▶ **Requirement**
Without altering a single word, repeat the records that follow.
┌─ Extracted material
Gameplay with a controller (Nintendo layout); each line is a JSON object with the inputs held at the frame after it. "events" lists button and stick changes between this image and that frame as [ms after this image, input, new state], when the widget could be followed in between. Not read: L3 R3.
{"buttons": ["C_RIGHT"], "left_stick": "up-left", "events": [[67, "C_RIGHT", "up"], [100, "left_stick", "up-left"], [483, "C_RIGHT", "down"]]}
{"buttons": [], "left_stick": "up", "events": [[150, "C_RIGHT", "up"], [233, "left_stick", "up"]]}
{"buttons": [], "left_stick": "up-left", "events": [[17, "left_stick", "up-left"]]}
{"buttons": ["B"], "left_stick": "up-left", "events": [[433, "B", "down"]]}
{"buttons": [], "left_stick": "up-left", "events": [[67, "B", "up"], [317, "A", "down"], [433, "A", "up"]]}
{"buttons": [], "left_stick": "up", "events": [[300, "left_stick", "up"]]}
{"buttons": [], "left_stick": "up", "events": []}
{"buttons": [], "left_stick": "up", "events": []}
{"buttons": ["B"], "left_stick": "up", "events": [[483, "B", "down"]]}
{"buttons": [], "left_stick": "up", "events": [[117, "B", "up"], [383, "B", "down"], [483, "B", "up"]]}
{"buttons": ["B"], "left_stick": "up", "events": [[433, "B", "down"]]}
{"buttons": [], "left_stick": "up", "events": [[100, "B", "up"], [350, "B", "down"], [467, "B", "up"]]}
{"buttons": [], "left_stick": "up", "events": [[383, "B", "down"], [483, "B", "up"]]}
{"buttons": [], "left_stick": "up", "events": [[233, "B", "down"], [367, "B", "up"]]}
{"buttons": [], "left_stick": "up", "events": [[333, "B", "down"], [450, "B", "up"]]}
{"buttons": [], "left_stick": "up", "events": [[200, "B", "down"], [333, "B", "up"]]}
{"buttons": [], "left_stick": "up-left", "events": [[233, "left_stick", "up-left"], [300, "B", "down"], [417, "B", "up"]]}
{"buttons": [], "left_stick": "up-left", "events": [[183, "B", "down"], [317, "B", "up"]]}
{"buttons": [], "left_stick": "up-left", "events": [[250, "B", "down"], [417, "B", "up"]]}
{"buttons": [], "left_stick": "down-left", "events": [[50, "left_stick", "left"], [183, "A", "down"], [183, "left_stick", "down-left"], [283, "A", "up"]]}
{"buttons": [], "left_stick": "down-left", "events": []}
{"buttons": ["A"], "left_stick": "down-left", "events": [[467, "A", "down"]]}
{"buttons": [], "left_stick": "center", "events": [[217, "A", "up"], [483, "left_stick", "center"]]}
└─
▶ **Written solution**
Gameplay with a controller (Nintendo layout); each line is a JSON object with the inputs held at the frame after it. "events" lists button and stick changes between this image and that frame as [ms after this image, input, new state], when the widget could be followed in between. Not read: L3 R3.
{"buttons": ["C_RIGHT"], "left_stick": "up-left", "events": [[67, "C_RIGHT", "up"], [100, "left_stick", "up-left"], [483, "C_RIGHT", "down"]]}
{"buttons": [], "left_stick": "up", "events": [[150, "C_RIGHT", "up"], [233, "left_stick", "up"]]}
{"buttons": [], "left_stick": "up-left", "events": [[17, "left_stick", "up-left"]]}
{"buttons": ["B"], "left_stick": "up-left", "events": [[433, "B", "down"]]}
{"buttons": [], "left_stick": "up-left", "events": [[67, "B", "up"], [317, "A", "down"], [433, "A", "up"]]}
{"buttons": [], "left_stick": "up", "events": [[300, "left_stick", "up"]]}
{"buttons": [], "left_stick": "up", "events": []}
{"buttons": [], "left_stick": "up", "events": []}
{"buttons": ["B"], "left_stick": "up", "events": [[483, "B", "down"]]}
{"buttons": [], "left_stick": "up", "events": [[117, "B", "up"], [383, "B", "down"], [483, "B", "up"]]}
{"buttons": ["B"], "left_stick": "up", "events": [[433, "B", "down"]]}
{"buttons": [], "left_stick": "up", "events": [[100, "B", "up"], [350, "B", "down"], [467, "B", "up"]]}
{"buttons": [], "left_stick": "up", "events": [[383, "B", "down"], [483, "B", "up"]]}
{"buttons": [], "left_stick": "up", "events": [[233, "B", "down"], [367, "B", "up"]]}
{"buttons": [], "left_stick": "up", "events": [[333, "B", "down"], [450, "B", "up"]]}
{"buttons": [], "left_stick": "up", "events": [[200, "B", "down"], [333, "B", "up"]]}
{"buttons": [], "left_stick": "up-left", "events": [[233, "left_stick", "up-left"], [300, "B", "down"], [417, "B", "up"]]}
{"buttons": [], "left_stick": "up-left", "events": [[183, "B", "down"], [317, "B", "up"]]}
{"buttons": [], "left_stick": "up-left", "events": [[250, "B", "down"], [417, "B", "up"]]}
{"buttons": [], "left_stick": "down-left", "events": [[50, "left_stick", "left"], [183, "A", "down"], [183, "left_stick", "down-left"], [283, "A", "up"]]}
{"buttons": [], "left_stick": "down-left", "events": []}
{"buttons": ["A"], "left_stick": "down-left", "events": [[467, "A", "down"]]}
{"buttons": [], "left_stick": "center", "events": [[217, "A", "up"], [483, "left_stick", "center"]]}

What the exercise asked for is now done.